The authors report on titania nanoparticles to enhance the fluorescence of FITC dye due to the amplification by stimulated emission or random lasing. While the random lasing with TiO2 NPs and other dyes are well known for many years, the manuscript presents new results for the case of FITC, which is important for bioimaging. The manuscript is well written, and the results are interesting. But it contains some critical points, which affect the scientific soundness of the presented results. The authors are invited to answer the following questions and comments related to the scientific and technical aspects of the manuscript.

1.       What is the main scientific achievement of the paper in comparison with Refs.21-26 ?

2.       It was underlined “Amplification of up to a factor of 40” in the abstract. However,  the amplification for the random lasing depends on many factors as system geometry, absorption losses and pump energy. Maybe it would be better to mention the amplification conditions in more detail in the abstract?

3.       Why terms as “random laser” or “random lasing”  are not used  in the abstract and key words?

4.       Wording “the Ambartsumyan team” (line 36) is better to change on “the Ambartsumyan and co-workers” because both N.Basov (the Nobel Prize winner) and V.Letokhov were co-authors of Ref.24 .

5.       Because the strong scattering of exciting laser radiation can also contribute to the enhanced absorption of fluorescent molecules its contribution should be discussed together with the random lasing. The excitation light scattering in a semiconductor nanostructure was found to provide an enhancement of the luminescence without random lasing (see for example: Nanoscale Research Letters 2012, 7:5244).

6.       Since the excitation pulses were strong and the irradiated volume was limited the possible role of laser induced heating should be discussed.

7.       What is the main advantage of the used registration scheme? Is it possible to prove the benefit of the used time-gated technique in comparison with conventional spectroscopic registration?

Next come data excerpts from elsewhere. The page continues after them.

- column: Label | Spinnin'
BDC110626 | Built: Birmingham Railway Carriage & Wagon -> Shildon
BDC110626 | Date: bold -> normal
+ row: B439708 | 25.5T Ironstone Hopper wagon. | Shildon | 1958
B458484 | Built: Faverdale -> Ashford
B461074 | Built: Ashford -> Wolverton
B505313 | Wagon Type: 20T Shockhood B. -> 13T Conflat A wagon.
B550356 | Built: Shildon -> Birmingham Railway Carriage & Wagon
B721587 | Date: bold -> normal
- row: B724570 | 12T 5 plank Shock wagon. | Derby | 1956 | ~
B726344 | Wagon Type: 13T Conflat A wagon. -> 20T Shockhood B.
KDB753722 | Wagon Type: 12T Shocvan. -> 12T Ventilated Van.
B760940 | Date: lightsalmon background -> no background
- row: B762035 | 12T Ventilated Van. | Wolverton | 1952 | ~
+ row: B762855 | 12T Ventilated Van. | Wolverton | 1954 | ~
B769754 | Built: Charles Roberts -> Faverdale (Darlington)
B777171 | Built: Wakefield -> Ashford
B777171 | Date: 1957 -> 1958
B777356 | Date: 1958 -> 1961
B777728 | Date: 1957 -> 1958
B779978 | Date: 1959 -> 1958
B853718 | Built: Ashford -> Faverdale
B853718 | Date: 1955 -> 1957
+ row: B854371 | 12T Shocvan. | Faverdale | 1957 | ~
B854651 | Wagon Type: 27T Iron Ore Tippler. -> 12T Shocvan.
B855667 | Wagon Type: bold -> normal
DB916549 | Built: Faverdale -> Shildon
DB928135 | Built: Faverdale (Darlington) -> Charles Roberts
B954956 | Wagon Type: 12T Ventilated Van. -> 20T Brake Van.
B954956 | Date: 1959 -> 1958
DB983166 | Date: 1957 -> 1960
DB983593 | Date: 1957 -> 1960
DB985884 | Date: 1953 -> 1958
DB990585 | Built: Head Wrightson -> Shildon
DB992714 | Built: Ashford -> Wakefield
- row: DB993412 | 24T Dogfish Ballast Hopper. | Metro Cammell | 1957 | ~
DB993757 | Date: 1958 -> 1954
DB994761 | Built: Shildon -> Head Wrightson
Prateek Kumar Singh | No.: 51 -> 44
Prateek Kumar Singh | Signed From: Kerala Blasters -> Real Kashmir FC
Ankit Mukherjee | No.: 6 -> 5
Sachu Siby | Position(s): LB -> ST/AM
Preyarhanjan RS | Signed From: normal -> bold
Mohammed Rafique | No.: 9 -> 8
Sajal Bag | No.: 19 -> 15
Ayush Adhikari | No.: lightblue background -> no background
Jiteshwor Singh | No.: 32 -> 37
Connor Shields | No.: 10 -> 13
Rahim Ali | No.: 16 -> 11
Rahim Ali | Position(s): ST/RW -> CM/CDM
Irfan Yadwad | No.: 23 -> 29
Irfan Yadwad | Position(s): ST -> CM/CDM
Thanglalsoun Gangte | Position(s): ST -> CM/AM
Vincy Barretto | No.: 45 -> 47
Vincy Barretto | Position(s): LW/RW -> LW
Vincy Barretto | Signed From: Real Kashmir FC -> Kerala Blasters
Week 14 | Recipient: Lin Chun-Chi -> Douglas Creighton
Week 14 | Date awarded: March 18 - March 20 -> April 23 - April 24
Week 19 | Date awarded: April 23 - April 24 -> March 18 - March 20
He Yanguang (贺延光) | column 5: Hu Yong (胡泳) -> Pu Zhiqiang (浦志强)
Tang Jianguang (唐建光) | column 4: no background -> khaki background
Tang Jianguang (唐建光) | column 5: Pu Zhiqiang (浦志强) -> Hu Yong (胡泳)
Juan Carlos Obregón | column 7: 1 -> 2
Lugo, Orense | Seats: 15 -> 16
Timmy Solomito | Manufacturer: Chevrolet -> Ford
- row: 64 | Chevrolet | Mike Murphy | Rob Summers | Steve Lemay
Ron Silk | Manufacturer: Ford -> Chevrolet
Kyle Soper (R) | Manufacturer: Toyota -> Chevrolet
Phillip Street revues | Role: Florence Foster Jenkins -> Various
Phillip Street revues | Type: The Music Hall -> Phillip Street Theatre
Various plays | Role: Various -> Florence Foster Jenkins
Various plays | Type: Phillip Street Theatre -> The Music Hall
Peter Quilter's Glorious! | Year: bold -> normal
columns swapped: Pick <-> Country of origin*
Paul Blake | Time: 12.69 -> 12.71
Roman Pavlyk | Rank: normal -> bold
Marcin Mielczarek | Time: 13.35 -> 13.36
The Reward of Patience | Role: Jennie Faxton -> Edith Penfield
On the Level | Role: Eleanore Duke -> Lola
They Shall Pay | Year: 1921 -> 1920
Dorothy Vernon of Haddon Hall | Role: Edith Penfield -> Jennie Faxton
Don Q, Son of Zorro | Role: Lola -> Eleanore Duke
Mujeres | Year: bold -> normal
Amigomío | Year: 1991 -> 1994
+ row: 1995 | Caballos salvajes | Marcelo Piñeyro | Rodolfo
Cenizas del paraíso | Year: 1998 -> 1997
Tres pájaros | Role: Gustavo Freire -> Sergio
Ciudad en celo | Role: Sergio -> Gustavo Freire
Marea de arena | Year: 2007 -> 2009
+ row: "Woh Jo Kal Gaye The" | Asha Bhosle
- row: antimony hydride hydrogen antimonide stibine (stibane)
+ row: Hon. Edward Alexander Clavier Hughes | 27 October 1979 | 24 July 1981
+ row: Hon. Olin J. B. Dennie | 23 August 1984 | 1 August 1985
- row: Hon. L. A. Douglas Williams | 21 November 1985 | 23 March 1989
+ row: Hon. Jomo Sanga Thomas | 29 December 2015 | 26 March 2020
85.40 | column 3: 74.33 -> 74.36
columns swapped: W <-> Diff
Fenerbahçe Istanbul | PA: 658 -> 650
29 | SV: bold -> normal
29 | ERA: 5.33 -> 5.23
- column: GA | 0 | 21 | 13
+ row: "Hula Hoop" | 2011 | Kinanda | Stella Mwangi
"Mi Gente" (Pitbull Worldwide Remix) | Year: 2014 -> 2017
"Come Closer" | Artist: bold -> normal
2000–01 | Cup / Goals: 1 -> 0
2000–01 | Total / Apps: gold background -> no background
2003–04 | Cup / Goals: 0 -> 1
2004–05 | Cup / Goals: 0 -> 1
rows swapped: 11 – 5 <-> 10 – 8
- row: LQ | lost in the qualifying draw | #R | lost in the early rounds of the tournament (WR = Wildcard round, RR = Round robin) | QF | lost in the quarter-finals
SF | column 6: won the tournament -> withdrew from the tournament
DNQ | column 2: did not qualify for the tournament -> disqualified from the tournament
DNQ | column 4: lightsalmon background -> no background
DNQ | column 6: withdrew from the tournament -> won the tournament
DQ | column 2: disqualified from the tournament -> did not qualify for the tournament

Otherwise, the methodological part of the manuscript including Figs.1,3,4 can be moved to the section of Suppl. Materials.

8.       Why the fluorescence spectra of FTIC without TiO2 NPs (figures 5(a) and 6(a))  are strongly asymmetric and don to centered at 520-530 nm in contrast to the reported in the literature? (see for example: Scientific Reports | 7: 17484 | DOI:10.1038/s41598-017-17459-y)\

9.       The reference list can be improved by skipping reference doubling (Refs. 26 and 33) and adding new ones related to the possible role of the excitation light scattering and FTIC spectroscopy for biophotonic applications.

Author Response

Please see the attached file

Author Response File: Author Response.pdf

Round 2

Reviewer 3 Report

Comments and Suggestions for Authors

The authors' responses are reasonable and satisfactory. The revised manuscript may be accepted for publication.